BM: – That’s why the album will probably be released out of necessity, because, for example, I like listening to whole albums. However, looking from the perspective of market conditions, it seems that this is a completely senseless action. I don’t know, now I’m thinking that maybe we’ll release another EP soon… For an album you always have to gather energy, thoughts, and have an idea of ​​what direction to go. You can also release a collection of ten random pieces that were created at a given time, but it is known – how many artists, so many different approaches to the topic.

Coming back to your last album, you recorded the song “Polska”, which is very ironic and explicit. After the elections, does our country seem a bit friendlier to you?

BM: – Of all the information that has reached me so far, I am probably most happy that Agnieszka Szydłowska has become the director of Trójka. This is a very positive change and I hope that this radio station will be reinvented. Szydłowska is a great candidate to resurrect Trójka, although it will certainly be a difficult task.

J.Ż.: – As for political issues, I can actually see some positive changes, but also a lot of negative energy sweeping through our country, so for now it is difficult to say whether this is the Poland we have been waiting for for so long. Generally speaking, I think Bartek and I can agree that we do not feel like we won these elections, because these are not the people we voted for. However, we must be happy that change has come, because what has happened over the last eight years has been simply terrible. We must also remember that politicians always need to be watched. Whoever it may be.

You mentioned earlier that you are a melancholy guest. If you had to choose between living in the present day or in the 80’s or 90’s, what would you choose? After all, the music of Wczasy clearly shows the influence of those years.

BM: – This is a “science fiction” question, of course. Would I change the current times to the 90s, hmm? There were certainly a lot of cool social situations back then that simply don’t exist anymore. I don’t want to sound like an old man who says that “it happened once”, but music certainly triggered more emotions in people. Concerts in the 1990s were almost like masses and simply very important meetings that brought people together. So yes, I would definitely like to relive these types of moments. It would be nice to move to specific places for some time and experience some events firsthand. But honestly, I don’t know if I would like to change today’s times to what they were in the 90s for a long time.

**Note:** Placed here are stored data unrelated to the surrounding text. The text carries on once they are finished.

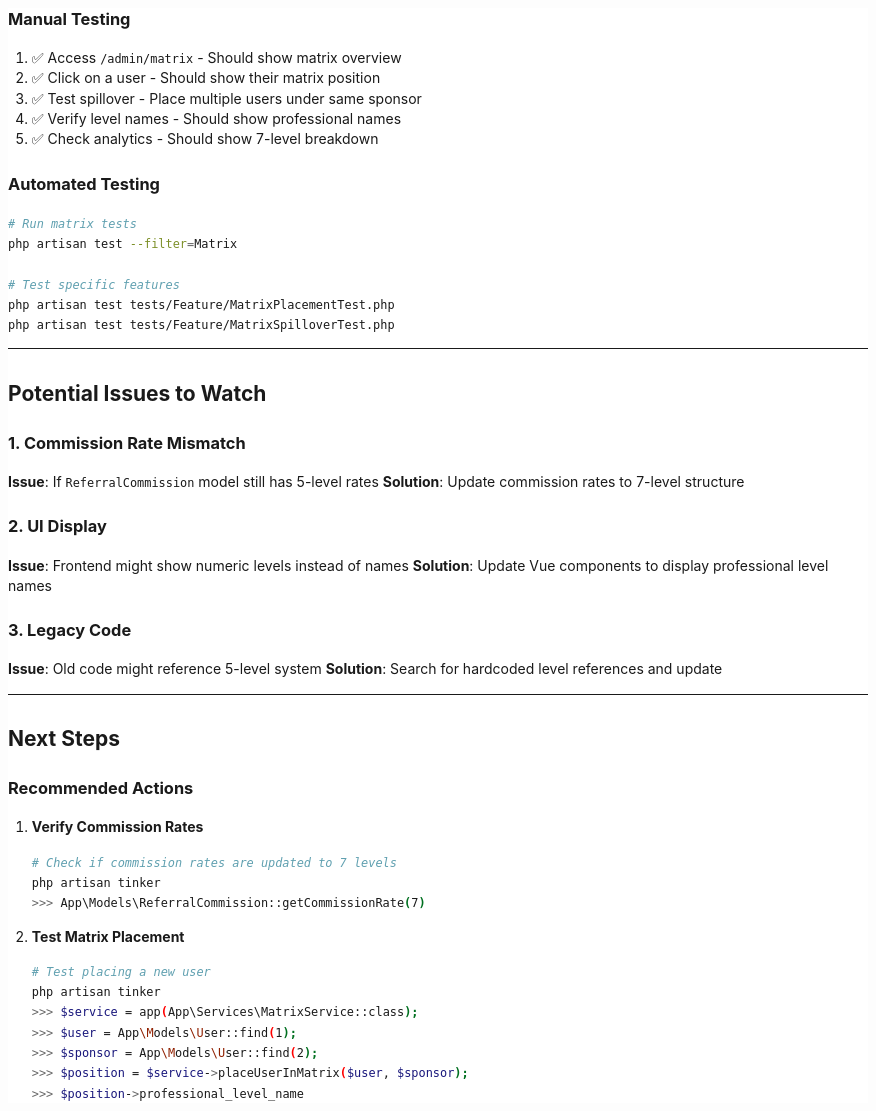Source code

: ### Manual Testing
1. ✅ Access `/admin/matrix` - Should show matrix overview
2. ✅ Click on a user - Should show their matrix position
3. ✅ Test spillover - Place multiple users under same sponsor
4. ✅ Verify level names - Should show professional names
5. ✅ Check analytics - Should show 7-level breakdown

### Automated Testing
```bash
# Run matrix tests
php artisan test --filter=Matrix

# Test specific features
php artisan test tests/Feature/MatrixPlacementTest.php
php artisan test tests/Feature/MatrixSpilloverTest.php
```

---

## Potential Issues to Watch

### 1. Commission Rate Mismatch
**Issue**: If `ReferralCommission` model still has 5-level rates
**Solution**: Update commission rates to 7-level structure

### 2. UI Display
**Issue**: Frontend might show numeric levels instead of names
**Solution**: Update Vue components to display professional level names

### 3. Legacy Code
**Issue**: Old code might reference 5-level system
**Solution**: Search for hardcoded level references and update

---

## Next Steps

### Recommended Actions

1. **Verify Commission Rates**
   ```bash
   # Check if commission rates are updated to 7 levels
   php artisan tinker
   >>> App\Models\ReferralCommission::getCommissionRate(7)
   ```

2. **Test Matrix Placement**
   ```bash
   # Test placing a new user
   php artisan tinker
   >>> $service = app(App\Services\MatrixService::class);
   >>> $user = App\Models\User::find(1);
   >>> $sponsor = App\Models\User::find(2);
   >>> $position = $service->placeUserInMatrix($user, $sponsor);
   >>> $position->professional_level_name
   ```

J.Ż.: – I like music from the 80’s and 90’s, which can probably also be heard in our music with Bartek. Personally, I would like to go back to the times “before phones” and a lot of information, because it is tiring for me. Just a few years ago I didn’t feel so tired every day. The amount of modern stimuli is definitely too much for me. Sometimes I even think that it’s time to give up all social media. On the other hand, I realize that it would be quite difficult in the context of artistic work. Oh, and the automotive industry was great in the 90s! I’m a fan of cars from those years, so you understand.

You mentioned that you deal professionally with more than just music. So what else is there in your life?

J.Ż.: – I am still involved in artistic work and contemporary art. I make sound installations, I used to make music videos, e.g. for Król, Trupa Trupa, Schafter, but now I have somehow moved away from it.

BM: – For the last year I have been focused solely on music. Previously, I worked for about 10 years in SEO internet marketing. I haven’t had a job for a year, and during this year without a job I was able to focus more on my family and making music. I’m reaching a point where I have to decide what to do next and how to make money. So I’m at a crossroads and it takes me a lot of time to think about it and decide which direction to take. But I hope that the future will bring positive solutions.